One day, my receptionist told me I had a visitor. To my surprise, it was a federal agent from the FBI. He was there to serve me with a congressional subpoena.
Readers of a certain age may recall the numerous Republican investigations into the Clinton administration. One such probe surrounded a campaign finance controversy, commonly called Chinagate. One of the people caught up in that scandal was Charlie Trie. It turned out that, besides running Fu Lin and his export side hustle, Charlie Trie was a prolific fund-raiser for the Democratic Party.
But there was a problem: the funds that Trie routed to Democrats appeared to come from China, which is illegal.
Although my company never did any business with Trie or Daihatsu, their numerous faxes to my company got the attention of Dan Burton, a Republican congressman from Indiana. Burton was the House Government Reform and Oversight Committee chairman investigating the Chinagate scandal.
That was why the FBI agent showed up at my office that day.
Had this happened today, the committee would probably leak my name to the media in our current political environment. Then social media trolls would destroy my timeline on Twitter. My many skeletons would be the subject of conspiracy theories. Perhaps my lawyers would advise me to ignore the congressional subpoena and take my chances in the courts.
Fortunately for me, this incident occurred in the 1990s, so none of those things happened. As crazy as it sounds, I didn’t even hire an attorney.
My subpoena was for the production of documents and not to appear before the Oversight Committee in person. I picked up the phone and called the lawyers for the Oversight Committee. I told the person I spoke with that while I was happy to cooperate, all I had was a bunch of faxes regarding selling rice to Daihatsu International Trading.
After I mailed the committee everything I had, I never heard from them again. Through it all, I never considered ignoring their subpoena.
When the dust settled years later, Charlie Trie took a plea and received probation:
The deal with Trie came nearly 2 1/2 years after federal investigators first pursued him as a key figure in their probe of the 1996 Clinton-Gore campaign. While Justice Department officials hailed the arrangement as a sign of progress, critics of the campaign finance probe argued that so much time has passed that Trie’s testimony is unlikely to have a major impact.
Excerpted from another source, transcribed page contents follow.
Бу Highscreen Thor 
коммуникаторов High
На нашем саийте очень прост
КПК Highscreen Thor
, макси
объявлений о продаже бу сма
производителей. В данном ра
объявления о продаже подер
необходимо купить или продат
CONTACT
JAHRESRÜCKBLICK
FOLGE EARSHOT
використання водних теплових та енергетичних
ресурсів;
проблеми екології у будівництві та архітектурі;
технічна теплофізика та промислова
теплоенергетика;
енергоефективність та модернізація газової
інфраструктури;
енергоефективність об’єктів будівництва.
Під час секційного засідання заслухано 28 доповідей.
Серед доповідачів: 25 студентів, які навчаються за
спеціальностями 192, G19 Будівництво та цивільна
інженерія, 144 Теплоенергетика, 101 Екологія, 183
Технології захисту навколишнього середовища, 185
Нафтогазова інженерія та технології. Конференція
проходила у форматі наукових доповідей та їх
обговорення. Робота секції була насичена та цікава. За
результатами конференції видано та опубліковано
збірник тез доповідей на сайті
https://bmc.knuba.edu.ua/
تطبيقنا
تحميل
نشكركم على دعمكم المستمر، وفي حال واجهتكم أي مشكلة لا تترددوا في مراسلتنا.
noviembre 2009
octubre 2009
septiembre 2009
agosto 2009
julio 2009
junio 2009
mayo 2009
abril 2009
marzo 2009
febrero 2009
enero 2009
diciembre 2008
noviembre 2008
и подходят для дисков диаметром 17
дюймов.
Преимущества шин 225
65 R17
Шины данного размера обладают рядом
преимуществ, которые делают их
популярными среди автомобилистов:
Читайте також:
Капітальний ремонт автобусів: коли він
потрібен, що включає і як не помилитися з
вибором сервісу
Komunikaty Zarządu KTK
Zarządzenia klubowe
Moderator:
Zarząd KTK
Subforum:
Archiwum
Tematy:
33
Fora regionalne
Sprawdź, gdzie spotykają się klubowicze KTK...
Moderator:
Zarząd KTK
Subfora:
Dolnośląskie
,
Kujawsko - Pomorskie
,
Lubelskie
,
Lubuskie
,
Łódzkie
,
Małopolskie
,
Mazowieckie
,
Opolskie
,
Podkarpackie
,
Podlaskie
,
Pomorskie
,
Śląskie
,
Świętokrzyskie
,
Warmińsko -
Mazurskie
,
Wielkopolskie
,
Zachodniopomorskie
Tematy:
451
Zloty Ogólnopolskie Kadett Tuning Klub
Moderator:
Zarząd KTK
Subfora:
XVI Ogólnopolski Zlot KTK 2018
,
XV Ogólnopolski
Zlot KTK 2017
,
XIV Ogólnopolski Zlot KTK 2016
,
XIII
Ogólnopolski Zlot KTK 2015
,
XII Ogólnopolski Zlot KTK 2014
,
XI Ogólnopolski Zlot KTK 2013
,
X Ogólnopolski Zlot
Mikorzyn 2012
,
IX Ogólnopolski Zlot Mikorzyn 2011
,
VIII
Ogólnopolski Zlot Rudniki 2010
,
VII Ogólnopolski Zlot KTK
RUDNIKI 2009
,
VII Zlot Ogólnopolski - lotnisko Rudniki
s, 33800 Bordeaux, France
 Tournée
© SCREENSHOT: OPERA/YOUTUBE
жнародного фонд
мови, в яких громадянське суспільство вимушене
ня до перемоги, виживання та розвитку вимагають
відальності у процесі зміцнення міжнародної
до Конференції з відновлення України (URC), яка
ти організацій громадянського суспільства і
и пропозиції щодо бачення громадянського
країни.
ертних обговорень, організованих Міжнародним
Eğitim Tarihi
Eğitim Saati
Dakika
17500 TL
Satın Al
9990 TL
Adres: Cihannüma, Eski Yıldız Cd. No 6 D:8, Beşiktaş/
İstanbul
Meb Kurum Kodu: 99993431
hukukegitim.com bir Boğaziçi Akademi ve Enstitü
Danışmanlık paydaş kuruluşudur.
As the conduit for more than $600,000 in contributions to the Democratic National Committee that had to be returned as coming from illegal or suspect sources, Trie has long been viewed as a potential font of information on whether Democratic Party or White House officials knowingly accepted improper funds and on alleged efforts by the government of China to influence the presidential election…
…The key allegation against Trie stemming from the 1996 campaign is that he used contributions to purchase access to high-level government officials — including 22 visits to the White House and a nomination to a federal commission on foreign trade — with the objective of advancing his private business interests. But it has never been clear what Trie may have sought or gained for himself or his business associates.
My how times have changed.
Today, thanks to Citizens United v Federal Election Commission, the Supreme Court’s ruling on campaign finance, Charlie Trie probably could’ve set up a dark money group and flooded Chinese cash into our political system to his heart’s content.
A few years after my encounter with the Oversight Committee, I closed my investment business and went to work on Wall Street. About six months after moving to New York, the FBI again showed up at my door with yet another subpoena. But that’s a story for another day.